Trial prosecutors’ visible misbehavior, such as improper questioning of witnesses and improper jury arguments, may not seem momentous. Sometimes, the improprieties are simply the product of poor training or overenthusiasm. In many cases, they pass unremarked. As the Chicago Eight trial illustrated, trial prosecutors’ improprieties may also be overshadowed by the excesses of other trial participants—the witnesses, the defendants, the defense lawyers, or even the trial judge. And when noticed, prosecutors’ trial misbehavior can ordinarily be remedied, and then restrained, by a capable trial judge. It is little wonder that disciplinary authorities, having bigger fish to fry, are virtually indifferent to the problem. And yet, in the obvious absence of disciplinary regulation, prosecutors and their offices have less motivation to play by the rules.

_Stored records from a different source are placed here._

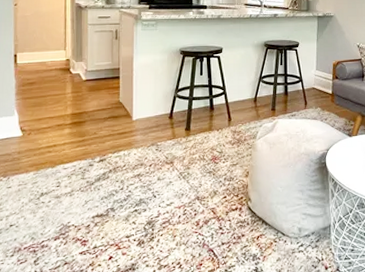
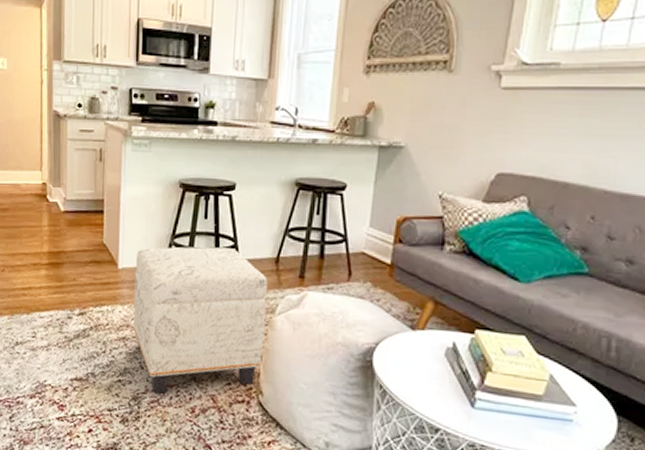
ottoman: none [146,95,250,216] -> present [133,246,268,394]

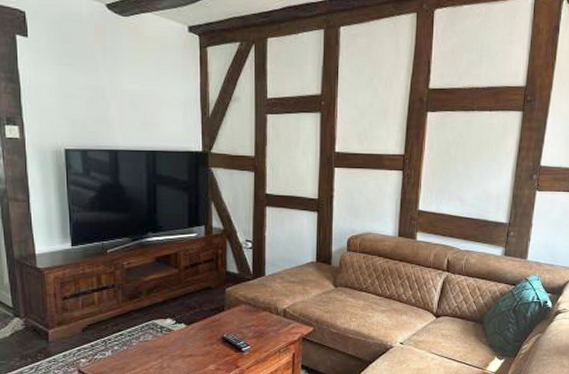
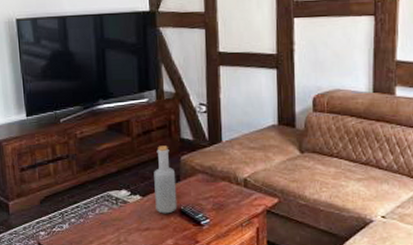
bottle: none [199,278,221,341] -> present [154,146,177,214]

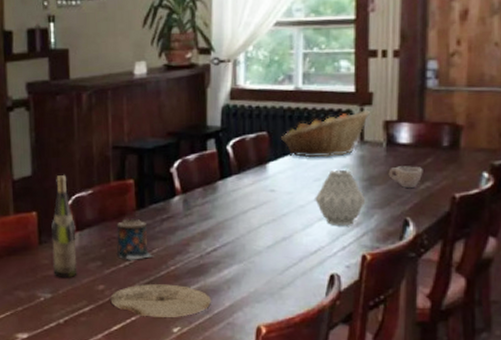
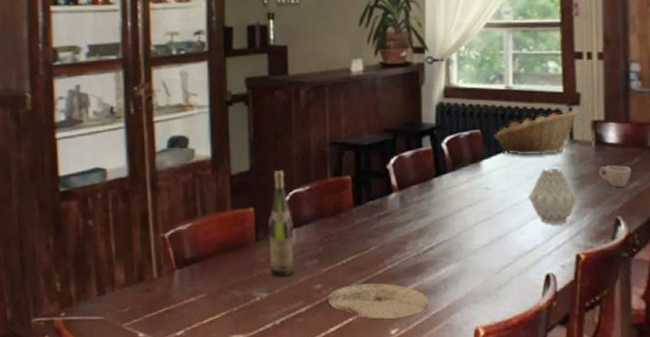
candle: present [116,218,154,260] -> none [334,215,371,258]

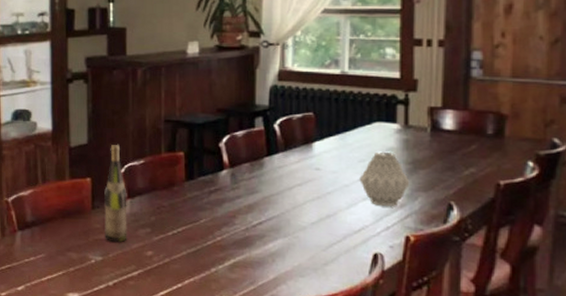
plate: present [327,284,429,318] -> none [158,252,256,287]
fruit basket: present [494,110,578,156] -> none [327,96,415,140]
cup: present [598,165,632,187] -> none [433,151,468,173]

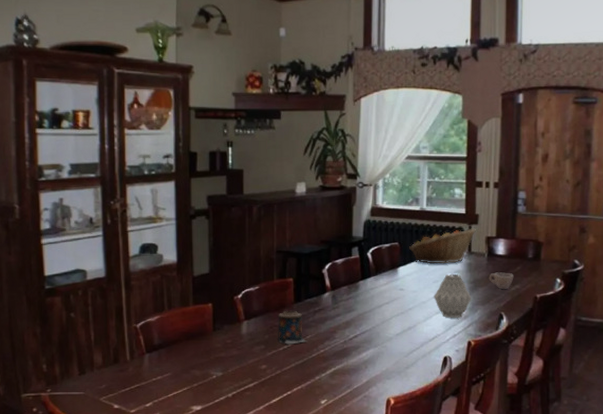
wine bottle: present [104,144,127,242] -> none [224,272,244,358]
candle: none [166,189,201,229] -> present [278,310,307,345]
fruit basket: none [327,96,415,140] -> present [409,228,476,264]
cup: none [433,151,468,173] -> present [489,272,514,289]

The challenge for disciplinary regulation is to find a proportional response to trial misconduct—one that does not punish prosecutors undeservedly, unnecessarily, or too harshly but that nevertheless serves regulatory ends. Building on the Supreme Court’s observation that a prosecutor’s repeated improprieties should be met with “stern rebukes,” this Article proposes that prosecutorial improprieties that are deserving of judicial rebuke should not be forgotten. Rather, repositories—or rebuke banks—should be maintained to preserve transcripts of prosecutors’ on-the-record misconduct, even when it is committed unintentionally. Maintaining these records, which would be relatively easy in the computer age, would serve salutary regulatory ends while maintaining the necessary sense of proportionality.